Researchers are suggesting that the mysterious iron ball at the center of Earth may have just stopped spinning and did a flip.
A new study published on Monday in the journal Nature Geoscience details research about the inner core of Earth and how it may experience several changes in its rotation every several decades. While researchers are unable to look directly into Earth's inner core, they can measure the impact of powerful earthquakes and nuclear-weapon strikes through the seismic waves they cause. These waves reverberate through the center of Earth and inform researchers that the inner core is comprised of mostly iron and nickel.

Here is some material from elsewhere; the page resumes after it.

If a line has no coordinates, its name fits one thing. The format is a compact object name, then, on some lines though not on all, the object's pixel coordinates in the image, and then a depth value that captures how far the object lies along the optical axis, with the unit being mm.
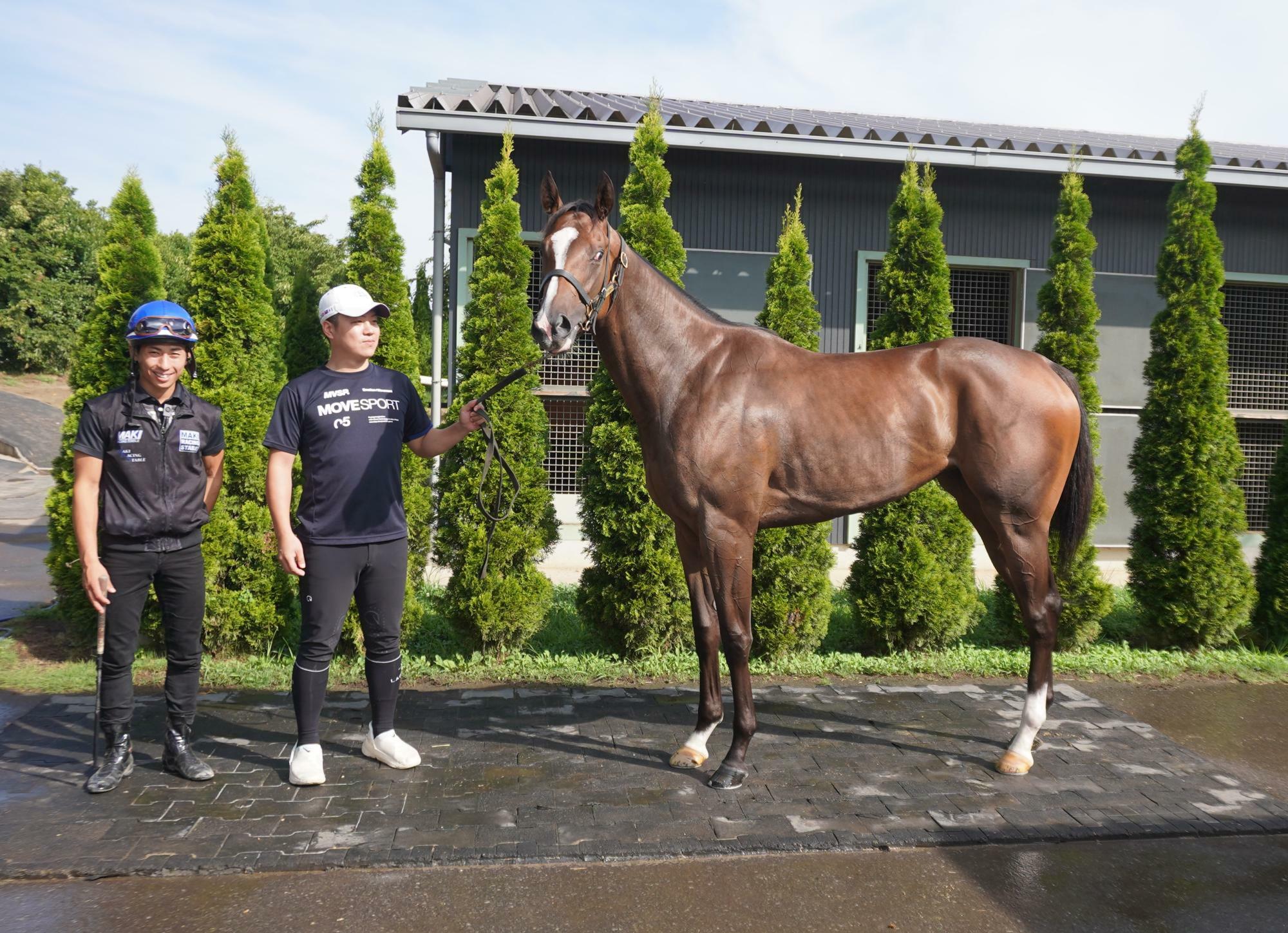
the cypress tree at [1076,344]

Notably, researchers say that Earth's inner core spins slightly faster than the rotation of Earth and that if the inner core was spinning in line with the planet's outer layers, these seismic waves created by earthquakes or large weapon strikes should pass through the core through a similar path. However, researchers have noticed that these wave paths are changing over time, which some attribute to the spinning motion of the inner.
Furthermore, researchers in the newly published study offer a different explanation entirely. After investigating seismic waves from the 1960s to the present year, researchers identified an anomaly that began back in 2009. According to the scientists, the paths of seismic waves remained the same over the last decade, which leads researchers to suggest that the spinning of the inner core may have stopped spinning around that time.
This wasn't the only case of spinning halting as the team identified seismic waves created by two nuclear blasts, suggesting that the core also stopped spinning around 1971 and then began to spin once again in an eastward direction. These changes in Earth's inner core have led researchers to believe that approximately every 70 years, the inner core stops spinning temporarily and then reverses its direction once it starts up again.
So, why does this happen? Researchers think that changes in Earth's magnetic field, which tugs on Earth's core, causing it to spin, and the gravitation field of Earth's mantle creating a counter force may cause it to stop rotating in a direction. Depending on which force wins its seemingly continuous battle determines which way the inner core spins.